/---

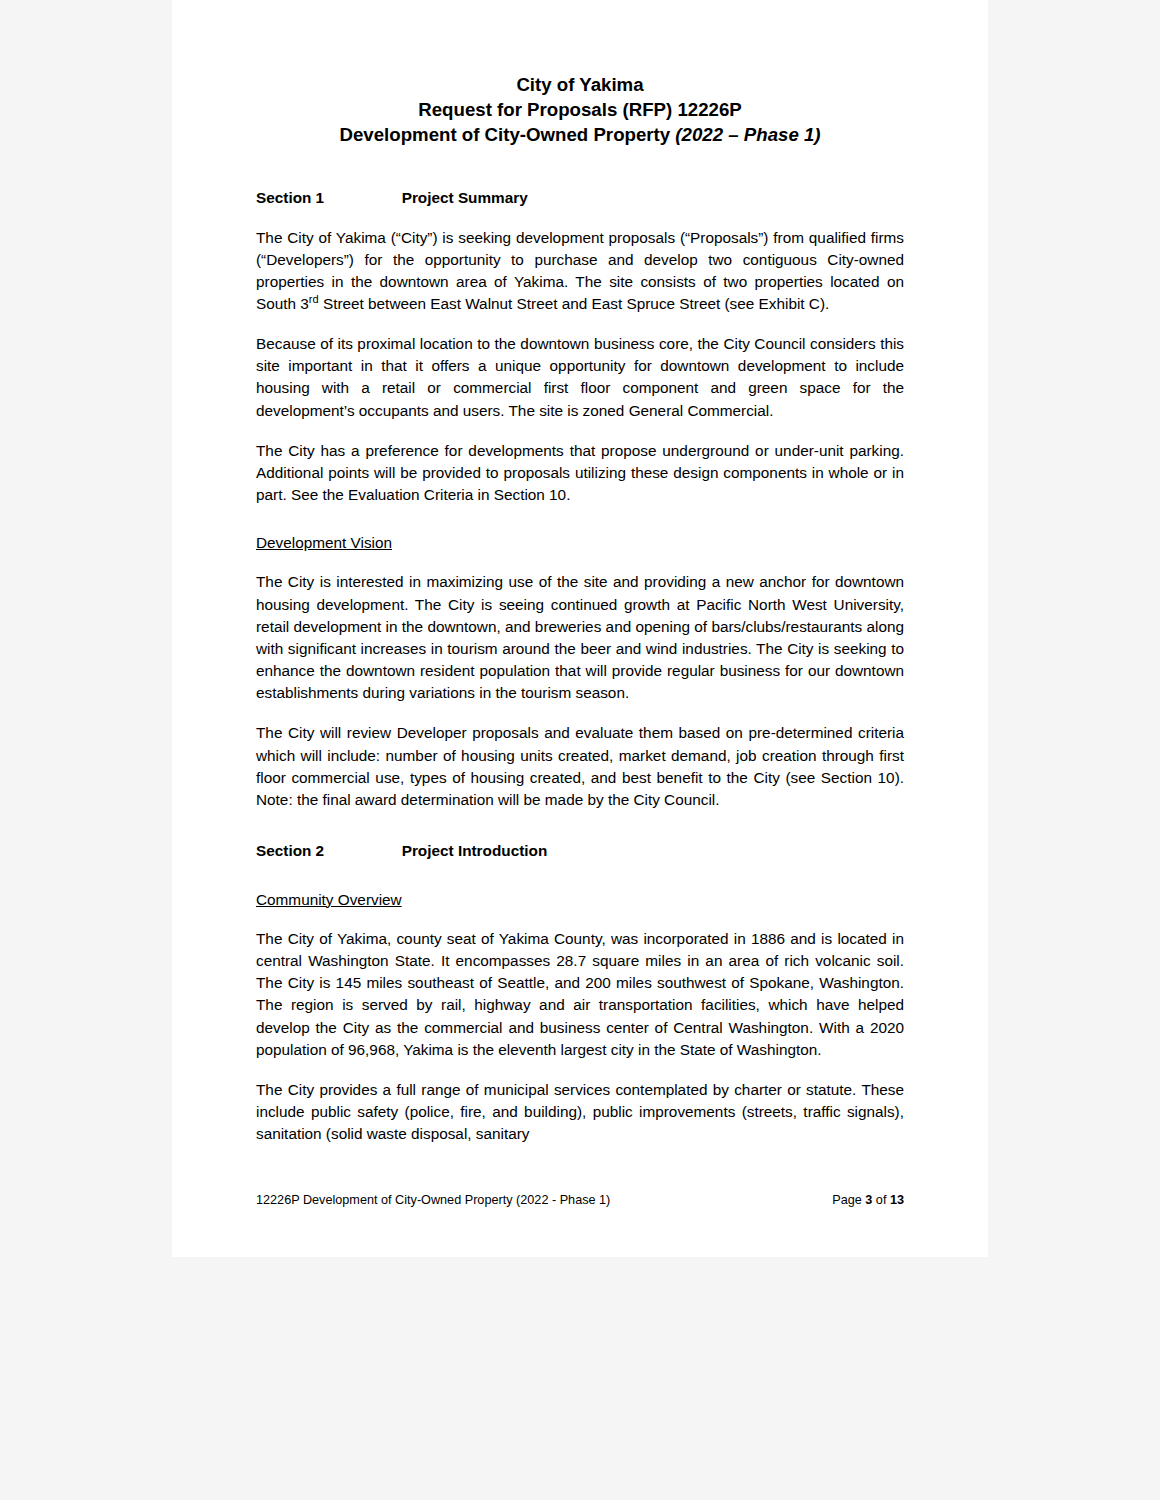City of Yakima Request for Proposals (RFP) 12226P Development of City-Owned Property (2022 – Phase 1)
Section 1 Project Summary
The City of Yakima (“City”) is seeking development proposals (“Proposals”) from qualified firms (“Developers”) for the opportunity to purchase and develop two contiguous City-owned properties in the downtown area of Yakima. The site consists of two properties located on South 3rd Street between East Walnut Street and East Spruce Street (see Exhibit C).
Because of its proximal location to the downtown business core, the City Council considers this site important in that it offers a unique opportunity for downtown development to include housing with a retail or commercial first floor component and green space for the development’s occupants and users. The site is zoned General Commercial.
The City has a preference for developments that propose underground or under-unit parking. Additional points will be provided to proposals utilizing these design components in whole or in part. See the Evaluation Criteria in Section 10.
Development Vision
The City is interested in maximizing use of the site and providing a new anchor for downtown housing development. The City is seeing continued growth at Pacific North West University, retail development in the downtown, and breweries and opening of bars/clubs/restaurants along with significant increases in tourism around the beer and wind industries. The City is seeking to enhance the downtown resident population that will provide regular business for our downtown establishments during variations in the tourism season.
The City will review Developer proposals and evaluate them based on pre-determined criteria which will include: number of housing units created, market demand, job creation through first floor commercial use, types of housing created, and best benefit to the City (see Section 10). Note: the final award determination will be made by the City Council.
Section 2 Project Introduction
Community Overview
The City of Yakima, county seat of Yakima County, was incorporated in 1886 and is located in central Washington State. It encompasses 28.7 square miles in an area of rich volcanic soil. The City is 145 miles southeast of Seattle, and 200 miles southwest of Spokane, Washington. The region is served by rail, highway and air transportation facilities, which have helped develop the City as the commercial and business center of Central Washington. With a 2020 population of 96,968, Yakima is the eleventh largest city in the State of Washington.
The City provides a full range of municipal services contemplated by charter or statute. These include public safety (police, fire, and building), public improvements (streets, traffic signals), sanitation (solid waste disposal, sanitary
12226P Development of City-Owned Property (2022 - Phase 1) Page 3 of 13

\---

Exercise objective →
Extract, from the listing above, every line where the string "Project" occurs.

Solution to the problem →
Section 1 Project Summary
Section 2 Project Introduction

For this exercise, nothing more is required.